If you could tell the world anything today, what would you say?
I still find freedom of expression a tricky one. Writing for me satisfies the river of words, feelings, emotions that build up inside me that just wants OUT. I have many dams in place under the names of fear, worry, overthinking (will people like what I write, will they care, will this make me sound x,y,z,). Rather than just writing for the sheer joy of it. Expression can always bring potential of trouble and there really is a point where we just need to get over it.
I’m quite taken in by reminding myself of Occam’s razor lately. The simplest explanation being the most likely. What are we killing ourselves and our minds for? I love helping people. I am pretty anti-social but I do love people. The last few days I’ve just bounded along in life and not really put a massive amount of effort into anything. Probably about 57% of my usual efforts. I’ve discovered to my shock that I’ve provided more help to others than I have in times when I’ve given 95%. 5% retained for personal sanity. At the core of all this, what is the consistent factor? I’ve been myself with no barriers. I’ll adjust that and add that I’ve been myself in the middle of some meditation work with the earth. I’ll tell you my secret.
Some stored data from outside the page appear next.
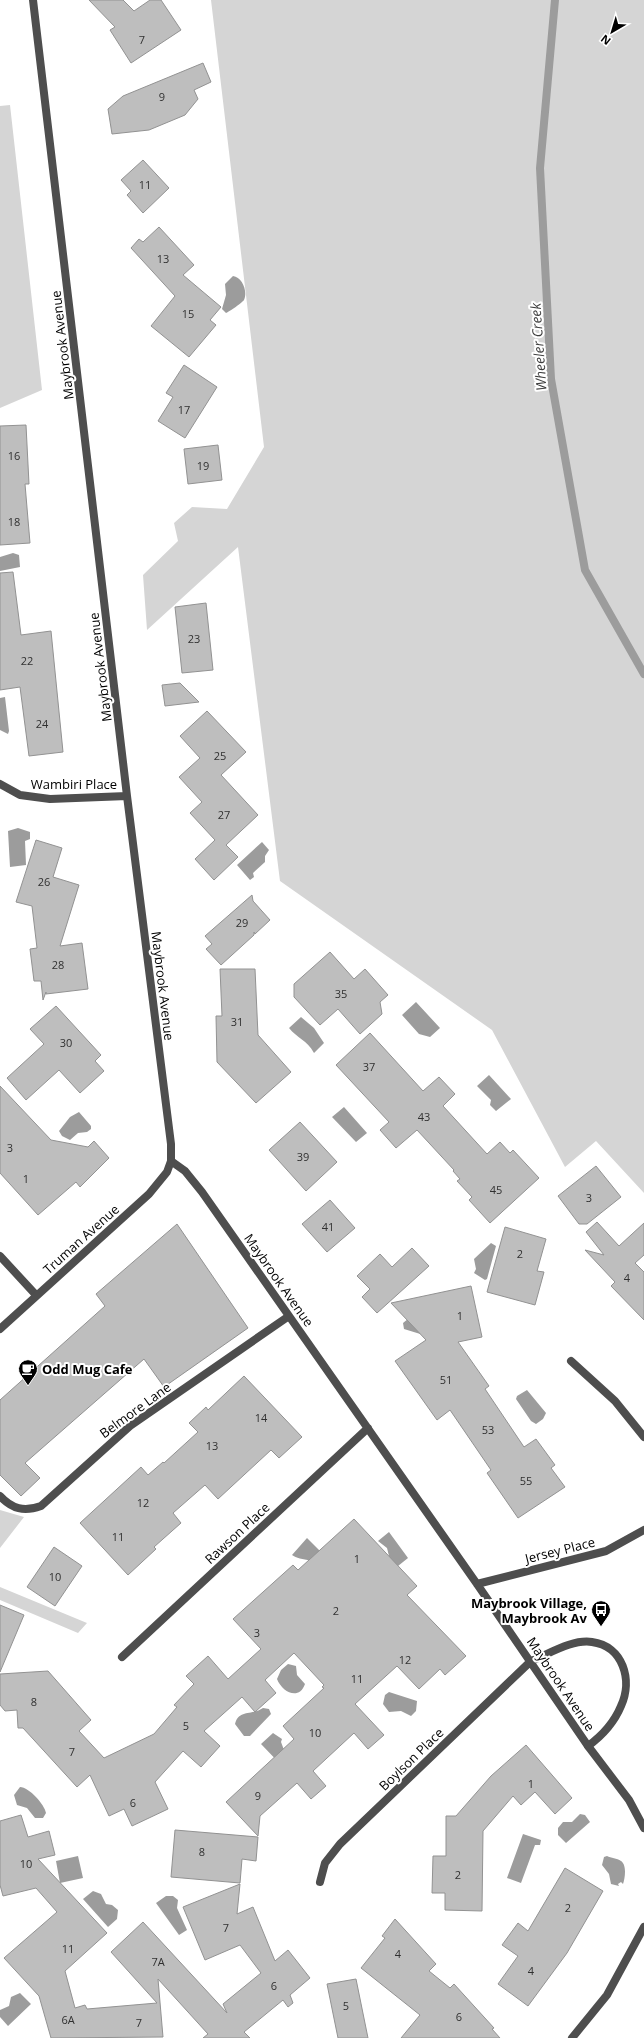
<svg xmlns="http://www.w3.org/2000/svg" width="644" height="2038" viewBox="0 0 644 2038" font-family="'Open Sans',sans-serif">
  <style>
    .green { fill: #d5d5d5 }
    .water { fill: #9c9c9c }
    .lines { fill: none; stroke-linecap: round; stroke-linejoin: round }
    .stream { stroke: #9c9c9c; stroke-width: 8 }
    .building { fill: #bebebe; stroke: #929292 }
    .service { stroke: #4e4e4e; stroke-width: 8 }
    .minor { stroke: #4e4e4e; stroke-width: 8 }
    .tertiary { stroke: #4e4e4e; stroke-width: 8 }
    .labels { text-anchor: middle; dominant-baseline: central; stroke-width: 4; stroke-linejoin: round; paint-order: stroke }
    .number-label { font-size: 11px; fill: #303030 }
    .street-label { font-size: 13px; fill: #000; stroke: #fff }
    .poi-label { font-size: 13px; font-weight: bold; fill: #000; stroke: #fff; text-anchor: start }
    .water-label { font-size: 14px; font-style: italic; fill: #3d3d3d; stroke: #fff }
  </style>
  <rect width="100%" height="100%" fill="#fff"/>
  <path class="green" d="M211 0H644V1193L596 1141 565 1167 492 1030 280 881 238 547 147 630 143 575 178 541 174 523 192 507 227 509 264 447Z
    M10 105 42 390 0 408V106Z
    M0 1510 24 1517 0 1548Z
    M0 1587 87 1623 78 1633 0 1600Z"/>
  <path class="water" d="M233 276C242 277 248 291 244 300 243 302 229 312 226 313L222 309 226 295 225 284Z
    M13 553 19 555 20 567 0 571V557Z
    M5 697 9 731 8 734 0 730V698Z
    M18 828 30 832V839L25 841 26 865 10 867 8 831Z
    M262 842 269 850 265 856V862L253 873 254 877 250 880 237 865Z
    M416 1002 440 1028 430 1037 419 1034 402 1015Z
    M301 1017 314 1028 324 1043 314 1053C307 1040 297 1038 289 1028Z
    M489 1075 511 1099 496 1111 490 1105 491 1100 477 1086Z
    M344 1107 367 1133 356 1142 332 1117Z
    M79 1112 91 1126V1129L87 1132 78 1133 70 1140 62 1136 59 1131 70 1117Z
    M491 1243 496 1246 487 1279 485 1280 474 1273 476 1269 474 1259Z
    M425 1305 430 1337 404 1329 403 1323Z
    M527 1390 546 1413 543 1419 536 1424 531 1421 516 1399 517 1396Z
    M389 1532 408 1558 398 1566 390 1560 387 1548 378 1541Z
    M307 1538 331 1562C320 1561 300 1561 292 1555Z
    M288 1664 296 1666 297 1675 305 1684C299 1701 282 1692 277 1679L281 1670Z
    M389 1692 417 1701 416 1711 411 1716 401 1711 389 1712 383 1704 385 1695Z
    M263 1708 269 1709 271 1714 250 1736H244L235 1724C239 1709 251 1716 263 1708Z
    M273 1733 282 1739 281 1742 284 1750 285 1769 261 1744Z
    M20 1787C29 1787 45 1805 46 1813L43 1818H35L27 1808 17 1805 14 1795Z
    M580 1814 585 1815 590 1822 566 1843 558 1835V1828L563 1822H572Z
    M523 1834 541 1840 540 1845H535L521 1883 507 1878Z
    M78 1856 83 1878 60 1883 56 1861Z
    M607 1856C611 1858 617 1858 621 1861 627 1865 625 1878 623 1884L621 1882 618 1884 619 1886 611 1884 609 1874 602 1865 604 1857Z
    M93 1891 101 1894 106 1904 112 1905 118 1910 117 1919 108 1927 83 1899Z
    M166 1896H173L178 1900 177 1908 187 1930 179 1935 156 1903Z
    M20 1993 31 2004 8 2026 0 2017V2010L9 2006 11 1997Z"/>
  <g class="lines">
    <path class="stream" d="M555 0 540 168 551 379 585 570 644 674"/>
  </g>
  <path class="building" d="M89 0H123L134 11 150 0H161L181 30 131 63 110 30 115 27Z
    M203 63 211 82 194 90 198 99 185 115 149 130 112 134 108 109 123 96Z
    M143 160 169 188 143 213 127 195 131 191 121 180Z
    M159 227 194 265 183 275 221 307 210 320 216 325 189 357 151 326 175 296 131 248 139 239 143 242Z
    M184 365 217 387 185 438 158 421 173 397 166 393Z
    M26 425 29 484H25L30 543 0 545V426Z
    M218 445 222 480 188 484 184 449Z
    M13 572 21 635 51 631 63 752 29 756 20 687 0 690V573Z
    M206 603 213 670 182 673 175 607Z
    M180 683 199 702 165 706 162 685Z
    M207 711 246 752 221 775 258 815 226 845 238 857 214 880 195 859 215 840 190 813 202 802 179 777 200 758 180 736Z
    M36 840 62 848 53 877 79 885 60 946 82 943 88 989 46 994V992L43 1000 41 981H34L30 949 37 948 32 906 16 902Z
    M252 895 253 901 270 920 255 934 254 932V935L221 965 206 949 212 944 205 936Z
    M330 952 354 979 365 969 388 995 380 1002 382 1014 360 1034 338 1009 320 1025 294 997V984Z
    M220 969H255L258 1035 291 1072 256 1103 217 1062 216 1016H222Z
    M56 1006 101 1055 95 1061 104 1071 80 1093 59 1070 26 1100 7 1078 44 1044 30 1029Z
    M370 1033 423 1091 439 1077 455 1094 443 1106 487 1154 500 1142 510 1153 513 1150 539 1178 490 1223 469 1200 472 1197 457 1181 460 1179 453 1171 454 1170 417 1130 396 1148 380 1130 389 1122 336 1065Z
    M0 1086 51 1140 88 1147 94 1141 109 1158 80 1187 76 1182 38 1215 0 1173Z
    M300 1122 337 1162 306 1191 269 1150Z
    M596 1166 621 1197 587 1224H579L558 1196Z
    M330 1200 355 1228 327 1252 302 1224Z
    M597 1222 619 1246 644 1223V1255L635 1263 644 1272V1320L611 1286 615 1282 585 1250 604 1255 586 1232Z
    M177 1224 248 1328 164 1387 144 1359 25 1463 40 1478 21 1496 0 1475V1400L105 1306 96 1294Z
    M505 1227 546 1239 537 1271 544 1272 535 1305 487 1292Z
    M412 1248 429 1266 377 1313 362 1297 370 1289 357 1276 380 1254 392 1267Z
    M471 1286 482 1337 458 1342 489 1386 485 1389 524 1447 536 1439 555 1465 551 1468 565 1487 518 1518 487 1473 491 1470 450 1410 437 1420 395 1361 426 1340 391 1303Z
    M244 1376 302 1437 279 1458 271 1450 218 1499 205 1485 173 1513 181 1523 154 1547 156 1549 128 1575 80 1523 141 1467 148 1475 163 1462 164 1463 198 1432 189 1423 206 1407 208 1410Z
    M354 1519 417 1586 407 1595 466 1656 445 1675 440 1669 419 1689 397 1666 355 1704 384 1735 368 1749 354 1733 313 1771 326 1786 311 1799 297 1783 260 1816 258 1836 226 1802 294 1739 283 1726 324 1688 322 1687 324 1685 294 1653 265 1680 276 1693 255 1712 242 1697 204 1731 220 1746 201 1767 183 1751 155 1782 168 1809 132 1826 124 1809 109 1816 90 1775 77 1787 23 1728H18L17 1710 5 1711 0 1705V1674L48 1671 91 1720 79 1731 104 1758 154 1734 177 1707 174 1705 194 1684 186 1676 208 1656 228 1679 261 1649 233 1619 293 1565 298 1570Z
    M54 1547 82 1566 55 1606 27 1587Z
    M0 1605 24 1615 0 1672Z
    M526 1745 572 1798 555 1814 535 1792 521 1805 513 1796 483 1831 482 1911 445 1910V1893H432L433 1856H446V1816H456L491 1776Z
    M21 1815 28 1837 49 1831 55 1855 38 1859 107 1933 65 1971 75 2008 85 2005 87 2009 157 2003 111 1952 143 1922 227 2013 223 2004 261 1973 240 1945 205 1960 183 1907 240 1884 237 1914 253 1907 275 1961 288 1950 310 1978 290 1995 293 2003 288 2007 283 2000 244 2032 250 2038H203L208 2034 158 1979 163 2037 51 2038 39 1996 4 1958 57 1912 36 1888 3 1896 0 1885V1821Z
    M175 1830 258 1837 256 1861 242 1859 240 1883 171 1877Z
    M565 1868 603 1891 567 1953 528 2006 498 1984 518 1956 502 1945 518 1923 528 1931Z
    M395 1919 436 1964 429 1971 450 1988 454 1984 494 2028 492 2029 500 2038H401L420 2015 361 1968 385 1938 382 1936Z
    M356 1979 368 2038H338L327 1984Z"/>
  <g class="lines">
    <path class="service" d="M531 1661C549 1654 572 1639 592 1642 623 1646 633 1680 621 1706 614 1723 603 1735 588 1746"/>
    <path class="minor" d="M33 0 127 796 171 1144V1161L185 1171 202 1192 477 1584 588 1746 629 1800 644 1828
      M0 784 20 795 50 799 127 796
      M0 1256 36 1295
      M571 1361 615 1401 644 1437
      M0 1496C12 1509 24 1512 41 1506L130 1426 289 1316
      M477 1584 606 1551 644 1530
      M122 1657 368 1428
      M320 1882 325 1863 340 1844 531 1661
      M572 2038 607 1995 644 1927"/>
    <path class="tertiary" d="M0 1329 149 1194 167 1172 171 1161"/>
  </g>
  <defs>
    <symbol id="cafe-pin" viewBox="-11 -11 22 30"><path d="M0 17L-7.5 6A9.5 9.5 0 1 1 7.5 6Z" fill="#000" stroke="#fff"/><path d="M-5.5-4.5H6V0H3Q3 3.5 0 3.5H-2.5Q-5.5 3.5-5.5 0ZM3-3.2v2h1.7v-2ZM-6 4.5H4V6H-6Z" fill="#fff"/></symbol>
    <symbol id="bus-pin" viewBox="-11 -11 22 30"><path d="M0 17L-7.5 6A9.5 9.5 0 1 1 7.5 6Z" fill="#000" stroke="#fff"/><path d="M-5-6H5V4H4V6H2V4H-2V6H-4V4H-5ZM-3.5-4V0h7V-4ZM-3.5 1.2v1.5H-2V1.2ZM2 1.2v1.5H3.5V1.2Z" fill="#fff"/></symbol>
  </defs>
  <g fill-rule="evenodd">
    <use href="#cafe-pin" x="17" y="1358" width="22" height="30"/>
    <use href="#bus-pin" x="590" y="1599" width="22" height="30"/>
  </g>
  <g class="labels">
    <g class="number-label">
      <text x="142" y="39">7</text>
      <text x="162" y="96">9</text>
      <text x="145" y="184">11</text>
      <text x="163" y="258">13</text>
      <text x="188" y="313">15</text>
      <text x="184" y="409">17</text>
      <text x="14" y="455">16</text>
      <text x="203" y="465">19</text>
      <text x="14" y="521">18</text>
      <text x="194" y="638">23</text>
      <text x="27" y="660">22</text>
      <text x="42" y="723">24</text>
      <text x="220" y="755">25</text>
      <text x="224" y="814">27</text>
      <text x="44" y="881">26</text>
      <text x="242" y="922">29</text>
      <text x="58" y="964">28</text>
      <text x="341" y="993">35</text>
      <text x="237" y="1021">31</text>
      <text x="66" y="1042">30</text>
      <text x="369" y="1066">37</text>
      <text x="424" y="1116">43</text>
      <text x="10" y="1147">3</text>
      <text x="303" y="1156">39</text>
      <text x="26" y="1178">1</text>
      <text x="496" y="1189">45</text>
      <text x="589" y="1197">3</text>
      <text x="328" y="1226">41</text>
      <text x="520" y="1253">2</text>
      <text x="627" y="1277">4</text>
      <text x="460" y="1315">1</text>
      <text x="446" y="1379">51</text>
      <text x="261" y="1417">14</text>
      <text x="488" y="1429">53</text>
      <text x="212" y="1445">13</text>
      <text x="526" y="1480">55</text>
      <text x="143" y="1502">12</text>
      <text x="118" y="1536">11</text>
      <text x="357" y="1558">1</text>
      <text x="55" y="1576">10</text>
      <text x="336" y="1610">2</text>
      <text x="257" y="1632">3</text>
      <text x="405" y="1659">12</text>
      <text x="357" y="1678">11</text>
      <text x="34" y="1701">8</text>
      <text x="186" y="1725">5</text>
      <text x="315" y="1732">10</text>
      <text x="72" y="1751">7</text>
      <text x="531" y="1783">1</text>
      <text x="258" y="1795">9</text>
      <text x="133" y="1802">6</text>
      <text x="202" y="1851">8</text>
      <text x="26" y="1863">10</text>
      <text x="458" y="1874">2</text>
      <text x="568" y="1907">2</text>
      <text x="226" y="1927">7</text>
      <text x="68" y="1948">11</text>
      <text x="398" y="1953">4</text>
      <text x="158" y="1961">7A</text>
      <text x="531" y="1970">4</text>
      <text x="274" y="1985">6</text>
      <text x="346" y="2005">5</text>
      <text x="459" y="2016">6</text>
      <text x="68" y="2019">6A</text>
      <text x="139" y="2022">7</text>
    </g>
    <g class="street-label">
      <text transform="translate(62 345) rotate(-97)">Maybrook Avenue</text>
      <text transform="translate(100 667) rotate(-97)">Maybrook Avenue</text>
      <text x="74" y="784">Wambiri Place</text>
      <text transform="translate(163 986) rotate(83)">Maybrook Avenue</text>
      <text transform="translate(81 1239) rotate(-42)">Truman Avenue</text>
      <text transform="translate(279 1280) rotate(55)">Maybrook Avenue</text>
      <text transform="translate(135 1410) rotate(-36)">Belmore Lane</text>
      <text transform="translate(237 1533) rotate(-43)">Rawson Place</text>
      <text transform="translate(560 1550) rotate(-14)">Jersey Place</text>
      <text transform="translate(561 1684) rotate(56)">Maybrook Avenue</text>
      <text transform="translate(411 1759) rotate(-44)">Boylson Place</text>
    </g>
    <g class="poi-label">
      <text x="42" y="1369">Odd Mug Cafe</text>
      <text x="587" y="1603" text-anchor="end">Maybrook Village,<tspan x="587" dy="15">Maybrook Av</tspan></text>
    </g>
    <g class="water-label">
      <text transform="translate(538 347) rotate(-94)">Wheeler Creek</text>
    </g>
  </g>
  <g transform="translate(612 32) rotate(218)" stroke="#ffffff" stroke-width="3" paint-order="stroke">
  <path d="M0-3L7 15L0 10L-7 15Z" fill="#000000"/>
  <text y="-6" font-size="11" font-weight="bold" text-anchor="middle" fill="#000000">N</text>
  </g>
</svg>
This weekend I’ve been working with a patch of woodland. I say
working with, building a relationship with. I found this patch, mossy with some trees. Enough space to have a little sleep or a sit. For two days I pinged back and forth to this space. Each time I got to know the route a little better. Turn left at the ferny plant, up the extra mossy rock, use the thinner tree to swing upwards. Each time I grew more confident in myself. On the first route I was nervously looking around, wondering who would see me meditating in this space and what they could possibly think. Getting sucked in the more spongy earth and generally looking like a new deer. On the last route I was banging my drum and strutting about the moss, not giving a fuck. I became rested, comfortable and accepted by this special space.
Connecting to the earth, sitting, meditating outside and just being me, was very peaceful. When I then returned to the world and to civilisation, I felt like I was bringing all of me. The layers had been forgotten for a while. I was just there to help, just as my soul loves to do. The simplest route to that, was to just be me. Quiet, listening, absorbing, understanding. Give some love and then smile as you know inside that the other person will be just fine, being exactly who they are. Clarity.
I really have no idea as to the point of this post. I feel at peace and attribute this to a few factors, one of which was my repeated connection to this special space in a woodland. I’m talking five times a day, for two days. I guess what I want to say is, go to the woods. Just not my woods. I don’t want to amble up there one day to find someone else sitting in my special place. Find your own woods. . . and go within. A lot. Be You.